Die Rennmaschine

Es war einmal ein Päärchen, das sorgenvoll auf ihren 15-jährigen Zögling blickte. Seine Noten waren durchschnittlich. Er stand kurz vor Weihnachten auf einer Drei. Deshalb kamen sie auf die Idee, ihm einen Deal vorzuschlagen: Wenn er im Durchschnitt auf eine 2,5 kommt, schenken Sie ihm eine richtig teure, schnittige Rennmaschine. Der Junge war begeistert. So ein Rad hatte er sich schon lange gewünscht. Er rackerte wie ein Verrückter. Nach zwei Monaten hatte er es tatsächlich geschafft. Sein Schnitt betrug nun eine 2,5. Seine Eltern jedoch sagten zu ihm: “Ja, schon. Aber wir sind ja noch mitten im Schuljahr. Und wer weiß, was noch alles passierte? Es wäre jedenfalls sicherer, wenn du auf eine 2,3 kämst. Damit es auch bis zum Ende des Schuljahres zu einer Zwei reicht.”

Der Junge sah das ein und ackerte hoch motiviert weiter.
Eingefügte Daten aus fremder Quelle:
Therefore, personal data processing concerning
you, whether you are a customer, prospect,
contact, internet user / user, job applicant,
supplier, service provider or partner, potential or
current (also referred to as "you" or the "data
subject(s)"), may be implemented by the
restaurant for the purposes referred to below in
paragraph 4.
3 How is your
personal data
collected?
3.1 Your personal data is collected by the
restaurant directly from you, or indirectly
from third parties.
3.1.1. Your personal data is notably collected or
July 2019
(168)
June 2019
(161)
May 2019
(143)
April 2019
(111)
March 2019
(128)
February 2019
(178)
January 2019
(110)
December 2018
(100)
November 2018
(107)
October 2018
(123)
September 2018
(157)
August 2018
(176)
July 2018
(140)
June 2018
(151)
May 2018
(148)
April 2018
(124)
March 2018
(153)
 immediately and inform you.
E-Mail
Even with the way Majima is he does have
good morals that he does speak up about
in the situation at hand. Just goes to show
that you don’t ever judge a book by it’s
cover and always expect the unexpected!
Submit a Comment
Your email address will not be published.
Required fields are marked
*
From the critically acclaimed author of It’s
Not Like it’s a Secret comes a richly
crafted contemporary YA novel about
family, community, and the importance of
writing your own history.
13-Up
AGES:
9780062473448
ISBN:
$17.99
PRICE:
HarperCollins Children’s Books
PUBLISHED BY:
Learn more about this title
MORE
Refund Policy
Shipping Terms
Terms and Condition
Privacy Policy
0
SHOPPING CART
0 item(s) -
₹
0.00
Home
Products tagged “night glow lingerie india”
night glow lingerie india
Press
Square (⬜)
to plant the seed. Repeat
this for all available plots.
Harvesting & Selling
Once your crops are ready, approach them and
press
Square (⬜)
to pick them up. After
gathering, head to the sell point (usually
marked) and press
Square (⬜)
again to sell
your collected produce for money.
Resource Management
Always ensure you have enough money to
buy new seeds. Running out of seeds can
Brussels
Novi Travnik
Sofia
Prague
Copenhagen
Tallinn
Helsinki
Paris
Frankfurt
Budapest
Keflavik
Und tatsächlich, nach einem weiteren Monat hatte er einen Durchschnitt von 2,3 erreicht. Seine Eltern waren ganz erstaunt. Irgendwie glücklich. Dennoch hatten sie Angst, ob das neuerliche Engagement ihres Sohnes nicht nur ein Strohfeuer war. Daher entgegneten sie ihm: “Schau mal. Das ist ja alles wunderbar. Aber lass’ uns doch abwarten, wie die restlichen Monate verlaufen. Streng dich noch ein wenig an. Dann kommst du bestimmt auf eine 2,0 am Schuljahresende.”

Der Junge war stocksauer. Aber aus Trotz dachte er sich: Denen zeig’ ich’s. Die werden schon sehen. Und tatsächlich: Am Ende des Schuljahres kam er auf eine 2,0. Als die Eltern das sahen, waren sie überglücklich. Doch als es zur Einlösung der Gegenleistung kam, zögerten sie und meinten: “Weißt du, du machst doch nächstes Jahr deinen Realschulabschluss. Wäre es nicht eine tolle Sache, deine Zwei zu halten oder sogar zu verbessern? Vielleicht kommst du ja noch in dem ein oder anderen Fach auf eine Eins? Deine Mutter und Ich haben beschlossen, dir die Rennmaschine erst nach der mittleren Reife zu kaufen. Du hast so einen guten Lauf. Und es wäre sehr schade, würden wir den jetzt zerstören.”

Ab da ging der Junge nur noch auf Partys und machte keinen Finger mehr krumm. Die Eltern verstanden die Welt nicht mehr, aber dachten sich: Vermutlich liegt es an der Pubertät.